**选段:**
┌────────

自动化爬取淘宝中的订单
这是 淘宝会员登录页 。因为之前做的爬虫都是通过框架或从登录页取得Cookie,再注入进去实现登陆过程的。但淘宝的反爬机制很难算出Cookie,很多Cookie都是通过JS的计算,所以不得不学习源码,反到最后看的头痛。。。
第一次尝试
(1)登录
通过 Jsoup get登录页成功返回Cookie:
/**
* 初始化淘宝登录页
*/
Response firstLoginInitResp = Jsoup.connect("https://login.taobao.com/member/login.jhtml?redirectURL=http%3A%2F%2Ftrade.taobao.com%2Ftrade%2Fitemlist%2Flist_export_order.htm")
.header("Host", "login.taobao.com")
.header("Connection", "keep-alive")
.header("Accept", "text/html,application/xhtml+xml,application/xml;q=0.9,image/webp,*/*;q=0.8")
.header("Upgrade-Insecure-Requests", "1")
.userAgent("Mozilla/5.0 (Windows NT 6.1; WOW64) AppleWebKit/537.36 (KHTML, like Gecko) Chrome/45.0.2454.93 Safari/537.36")

└────────

**记录:**
┌────────

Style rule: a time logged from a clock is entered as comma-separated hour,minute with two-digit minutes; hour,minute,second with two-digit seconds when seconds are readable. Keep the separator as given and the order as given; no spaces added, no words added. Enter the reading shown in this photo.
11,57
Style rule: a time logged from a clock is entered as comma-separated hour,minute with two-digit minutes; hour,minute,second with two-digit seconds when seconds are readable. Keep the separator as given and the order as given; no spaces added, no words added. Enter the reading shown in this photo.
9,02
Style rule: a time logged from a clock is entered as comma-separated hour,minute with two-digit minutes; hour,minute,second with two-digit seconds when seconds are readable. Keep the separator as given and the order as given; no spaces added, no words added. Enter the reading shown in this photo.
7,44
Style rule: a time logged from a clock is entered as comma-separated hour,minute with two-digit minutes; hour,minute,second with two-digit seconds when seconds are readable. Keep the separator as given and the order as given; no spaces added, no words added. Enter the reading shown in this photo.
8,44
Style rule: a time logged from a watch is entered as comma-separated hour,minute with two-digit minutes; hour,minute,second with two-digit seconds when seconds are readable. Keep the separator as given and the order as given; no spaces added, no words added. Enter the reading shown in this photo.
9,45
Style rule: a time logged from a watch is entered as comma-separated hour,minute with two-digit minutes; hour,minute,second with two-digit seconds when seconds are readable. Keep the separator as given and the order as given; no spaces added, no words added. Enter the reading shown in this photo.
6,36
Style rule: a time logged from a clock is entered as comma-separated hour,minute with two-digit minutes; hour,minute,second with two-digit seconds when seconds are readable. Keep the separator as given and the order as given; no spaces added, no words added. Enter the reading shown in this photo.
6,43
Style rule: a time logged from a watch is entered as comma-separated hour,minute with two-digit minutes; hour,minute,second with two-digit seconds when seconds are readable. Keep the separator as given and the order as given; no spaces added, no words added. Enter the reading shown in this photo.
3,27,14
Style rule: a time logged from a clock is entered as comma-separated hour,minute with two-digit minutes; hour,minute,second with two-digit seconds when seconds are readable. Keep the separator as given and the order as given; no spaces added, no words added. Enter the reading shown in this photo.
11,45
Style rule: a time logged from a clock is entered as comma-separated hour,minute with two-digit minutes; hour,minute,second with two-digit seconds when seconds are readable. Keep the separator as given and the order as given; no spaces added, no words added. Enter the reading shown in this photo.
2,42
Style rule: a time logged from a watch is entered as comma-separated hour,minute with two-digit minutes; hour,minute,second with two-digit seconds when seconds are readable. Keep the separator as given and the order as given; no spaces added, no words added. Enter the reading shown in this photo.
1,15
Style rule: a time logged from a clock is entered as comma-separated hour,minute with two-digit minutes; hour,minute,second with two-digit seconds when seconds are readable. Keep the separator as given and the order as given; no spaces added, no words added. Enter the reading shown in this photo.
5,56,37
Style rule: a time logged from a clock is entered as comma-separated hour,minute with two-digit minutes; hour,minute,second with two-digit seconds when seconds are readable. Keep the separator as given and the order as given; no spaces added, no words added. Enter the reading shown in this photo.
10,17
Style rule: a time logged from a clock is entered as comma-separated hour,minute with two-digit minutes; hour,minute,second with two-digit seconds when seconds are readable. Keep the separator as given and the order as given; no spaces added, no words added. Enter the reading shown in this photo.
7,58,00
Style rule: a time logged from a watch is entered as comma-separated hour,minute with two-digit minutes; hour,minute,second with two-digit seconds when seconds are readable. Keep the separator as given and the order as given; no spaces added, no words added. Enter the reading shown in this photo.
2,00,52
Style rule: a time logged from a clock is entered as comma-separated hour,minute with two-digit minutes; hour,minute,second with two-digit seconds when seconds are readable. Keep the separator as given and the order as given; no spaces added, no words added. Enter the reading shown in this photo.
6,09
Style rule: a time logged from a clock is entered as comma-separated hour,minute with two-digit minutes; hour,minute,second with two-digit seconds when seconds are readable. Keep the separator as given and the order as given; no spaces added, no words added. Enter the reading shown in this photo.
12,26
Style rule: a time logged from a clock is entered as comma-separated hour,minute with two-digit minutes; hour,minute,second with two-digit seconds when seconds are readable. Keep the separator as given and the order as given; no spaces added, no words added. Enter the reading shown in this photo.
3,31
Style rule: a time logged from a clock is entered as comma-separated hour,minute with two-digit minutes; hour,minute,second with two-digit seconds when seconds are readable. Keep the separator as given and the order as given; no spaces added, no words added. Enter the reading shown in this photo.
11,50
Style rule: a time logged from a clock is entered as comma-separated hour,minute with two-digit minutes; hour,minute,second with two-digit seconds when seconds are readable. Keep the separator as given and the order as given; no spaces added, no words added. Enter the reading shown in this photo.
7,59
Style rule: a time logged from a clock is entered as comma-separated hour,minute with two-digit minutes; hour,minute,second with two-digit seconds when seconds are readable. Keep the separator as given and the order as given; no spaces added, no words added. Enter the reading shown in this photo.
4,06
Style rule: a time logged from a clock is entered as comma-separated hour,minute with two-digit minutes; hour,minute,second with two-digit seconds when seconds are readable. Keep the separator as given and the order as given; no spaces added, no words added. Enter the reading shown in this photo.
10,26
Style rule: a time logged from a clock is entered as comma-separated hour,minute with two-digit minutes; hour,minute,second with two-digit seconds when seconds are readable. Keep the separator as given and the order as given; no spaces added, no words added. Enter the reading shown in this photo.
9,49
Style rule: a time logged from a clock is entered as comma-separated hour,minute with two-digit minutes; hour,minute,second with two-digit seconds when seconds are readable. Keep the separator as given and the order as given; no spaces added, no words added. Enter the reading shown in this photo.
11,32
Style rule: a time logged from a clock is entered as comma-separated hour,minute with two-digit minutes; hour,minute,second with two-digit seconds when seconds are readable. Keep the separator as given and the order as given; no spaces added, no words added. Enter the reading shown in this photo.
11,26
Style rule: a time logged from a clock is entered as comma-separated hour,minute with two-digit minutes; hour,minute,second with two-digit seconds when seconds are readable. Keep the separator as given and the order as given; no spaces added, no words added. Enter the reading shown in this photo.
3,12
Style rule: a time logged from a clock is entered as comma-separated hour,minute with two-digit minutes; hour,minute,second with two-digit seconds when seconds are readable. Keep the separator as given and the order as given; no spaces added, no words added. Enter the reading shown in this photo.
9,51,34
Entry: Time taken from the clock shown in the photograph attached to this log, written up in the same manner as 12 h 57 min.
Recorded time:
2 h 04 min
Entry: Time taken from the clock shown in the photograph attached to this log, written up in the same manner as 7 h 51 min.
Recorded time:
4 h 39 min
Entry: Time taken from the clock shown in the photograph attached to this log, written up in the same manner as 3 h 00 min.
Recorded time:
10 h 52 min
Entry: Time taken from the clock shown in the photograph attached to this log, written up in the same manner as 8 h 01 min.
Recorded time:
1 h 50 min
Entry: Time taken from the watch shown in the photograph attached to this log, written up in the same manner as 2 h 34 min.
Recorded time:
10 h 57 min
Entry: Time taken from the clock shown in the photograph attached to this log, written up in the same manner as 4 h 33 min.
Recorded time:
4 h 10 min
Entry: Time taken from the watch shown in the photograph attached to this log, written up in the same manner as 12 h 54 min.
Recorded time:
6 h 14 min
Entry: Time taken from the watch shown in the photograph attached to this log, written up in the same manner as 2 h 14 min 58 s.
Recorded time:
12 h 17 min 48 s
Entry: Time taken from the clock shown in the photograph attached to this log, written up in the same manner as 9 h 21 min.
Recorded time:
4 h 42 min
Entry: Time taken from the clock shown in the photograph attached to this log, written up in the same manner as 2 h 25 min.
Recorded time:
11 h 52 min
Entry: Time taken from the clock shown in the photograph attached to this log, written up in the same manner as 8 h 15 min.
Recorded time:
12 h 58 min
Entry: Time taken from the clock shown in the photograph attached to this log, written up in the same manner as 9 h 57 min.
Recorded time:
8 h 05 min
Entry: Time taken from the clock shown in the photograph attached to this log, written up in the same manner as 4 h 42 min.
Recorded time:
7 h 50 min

└────────

在这篇爬取淘宝订单的文章中,第一次尝试登录时,作者用什么 get 登录页并成功取得 Cookie?

**回答:** 用 Jsoup。